The Maduro administration’s relationship with Turkey, however, goes much deeper, and Turkey has been supplying just enough staple goods to keep the authoritarian regime afloat in exchange for a wealth of Venezuelan resources, including vast quantities of gold, Bloomberg reported on Thursday.
“Turkish products—pasta, rice, and corn flour—fill the heavily discounted food packets Venezuelan officials use to maintain political fealty among the increasingly cash-strapped citizenry,” said journalists Ethan Bronner and Andrew Rosatti in their report.
Meanwhile, Turkey is setting up joint ventures with the Venezuelan government for gold and coal exploration and has started investing in the country’s oil industry.
Gold – worth $834 million in the first 7 months of 2018 alone – is being shipped to Turkey for refinement and procession, and U.S. officials have said some may be making its way to Iran from there, a contravention of sanctions.
Turkey has already been in hot water for breaking U.S. sanctions on Iran, with the Turkish executive of the state-owned Halkbank sentenced this year for his part in what has been described as the largest sanctions-busting scheme ever. Halkbank is still awaiting what is expected to be a hefty fine for its part in the scheme.
U.S. Assistant Treasury Secretary Marshall Billingslea has already singled out Venezuela’s gold mines, which are reportedly run under military supervision or by criminal gangs, as “illicit,” and told the United Nations last month the United States is “keenly interested in where the gold from these strip mines is going.”
A U.S. official quoted by Bloomberg said that if Venezuelan gold is being conveyed to Iran, it could be Turkish President Recep Tayyip Erdoğan’s way of “deliberately taunting” the United States since relations between the two countries have been severely strained this year.
Meanwhile, one of Turkey’s two top business associations, MÜSİAD, has established offices in the Venezuelan capital city of Caracas this year, and the pro-government group’s efforts have reportedly resulted in a growth in trade.
“If I had my way, Venezuela and Turkey would wed … Turkey has the businesses and the know-how, Venezuela the minerals and resources. Turkey and Venezuela have the same enemy, the United States, which attacks everyone,” MÜSİAD’s Venezuela representative Hayri Küçükyavuz was quoted as saying.
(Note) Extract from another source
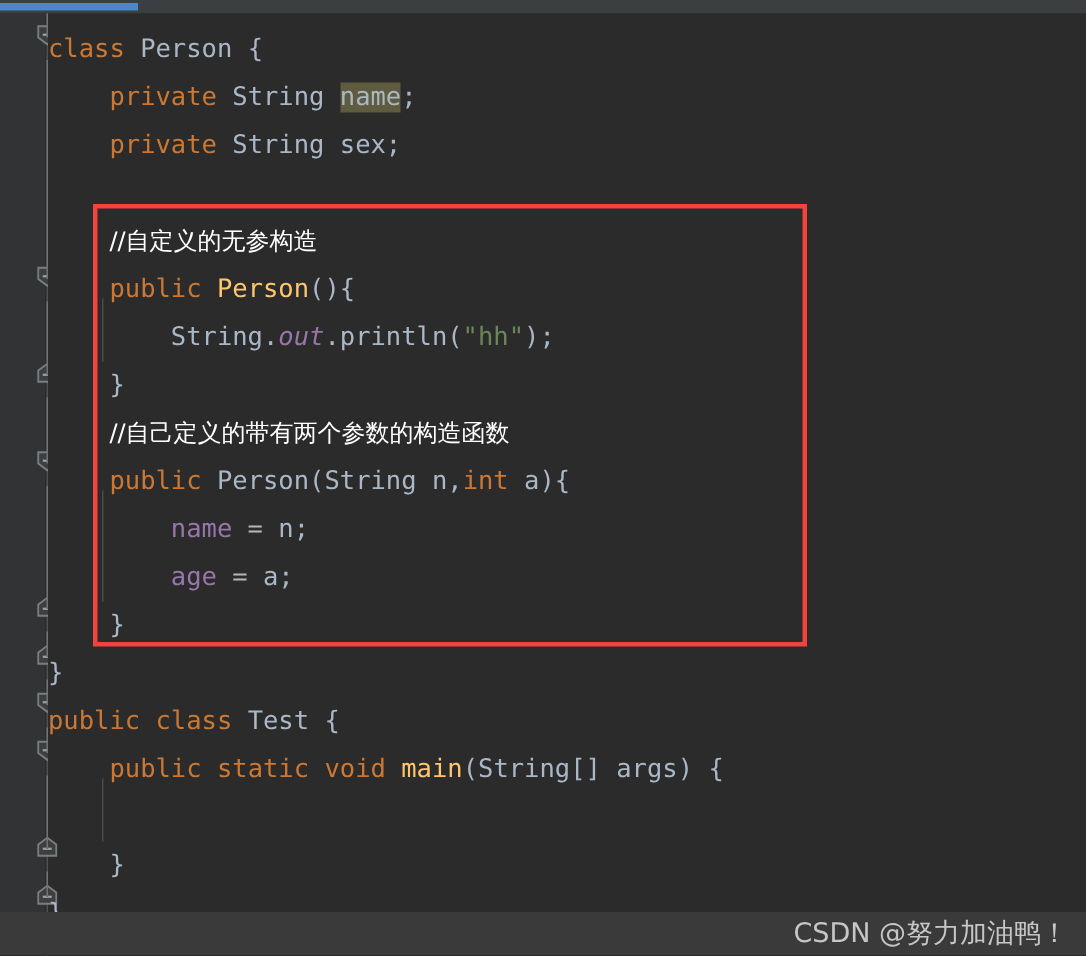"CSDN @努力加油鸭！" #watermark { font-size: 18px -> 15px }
Carlos Romero, a political scientist at Central University of Venezuela in Caracas, told Bloomberg the trade has become a kind of “humanitarian channel” from Turkey providing Maduro’s government with enough food and medicine to keep it from being forced to turn to the West or the UN.
“The Turkish aid will never be enough, but it helps to maintain the regime in power. The central thesis right now is: ‘How do we survive?’ ” queried Romero.